そして、そのアドバイスが無駄であることを自覚しているにも関わらず、それを続ける理由は一体何なのでしょうか?それはただの自己満足なのでしょうか?それとも他人を支援したいという真摯な動機からなのでしょうか?

考えてみれば、本当に他人を助けたいと思うなら、最初に自分の立場を反省し、相手の立場を理解しようとするはずです。それは相手が直面する現実を認識し、それに対処するための具体的な戦略を考えることです。だからこそ、アドバイスする前には深く考えることが大切です。

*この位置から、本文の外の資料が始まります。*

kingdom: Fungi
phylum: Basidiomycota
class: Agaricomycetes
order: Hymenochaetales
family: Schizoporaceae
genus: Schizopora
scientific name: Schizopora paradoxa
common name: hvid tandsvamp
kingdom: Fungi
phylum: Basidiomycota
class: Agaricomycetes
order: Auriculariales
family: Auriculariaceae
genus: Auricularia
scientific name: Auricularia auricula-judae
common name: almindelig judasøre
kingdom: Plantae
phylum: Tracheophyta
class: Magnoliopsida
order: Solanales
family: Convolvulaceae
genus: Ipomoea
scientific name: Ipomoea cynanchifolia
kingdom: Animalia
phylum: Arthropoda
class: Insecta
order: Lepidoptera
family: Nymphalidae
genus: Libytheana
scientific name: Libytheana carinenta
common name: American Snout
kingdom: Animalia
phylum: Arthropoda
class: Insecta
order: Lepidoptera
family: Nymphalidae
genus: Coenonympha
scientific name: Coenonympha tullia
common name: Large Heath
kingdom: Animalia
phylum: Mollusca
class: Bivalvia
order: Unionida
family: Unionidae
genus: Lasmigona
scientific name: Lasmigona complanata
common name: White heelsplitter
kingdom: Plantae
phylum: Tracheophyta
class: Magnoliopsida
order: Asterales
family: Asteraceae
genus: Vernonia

だからこそ、アドバイスという名の自慰行為を止めて、真に相手を理解しようとする努力をしましょう。それが真の意味での支援につながります。そしてそれは、私たちが他人に対して持つべき最高の敬意だと思います。なぜなら、私たちは他人の人生を生きていないからです。その人たちが直面する困難や問題を完全に理解することはできません。だからこそ、私たちができるのは、自分の経験や視点を押し付けるのではなく、他人の視点を尊重し、共感し、助けることです。

次回あなたがアドバイスをしようとするとき、その意図をもう一度考えてみてください。自分の自己満足のためでしょうか、それとも本当に相手のためでしょうか?それが自己満足であれば、それは無意味な行為なのでやめましょう。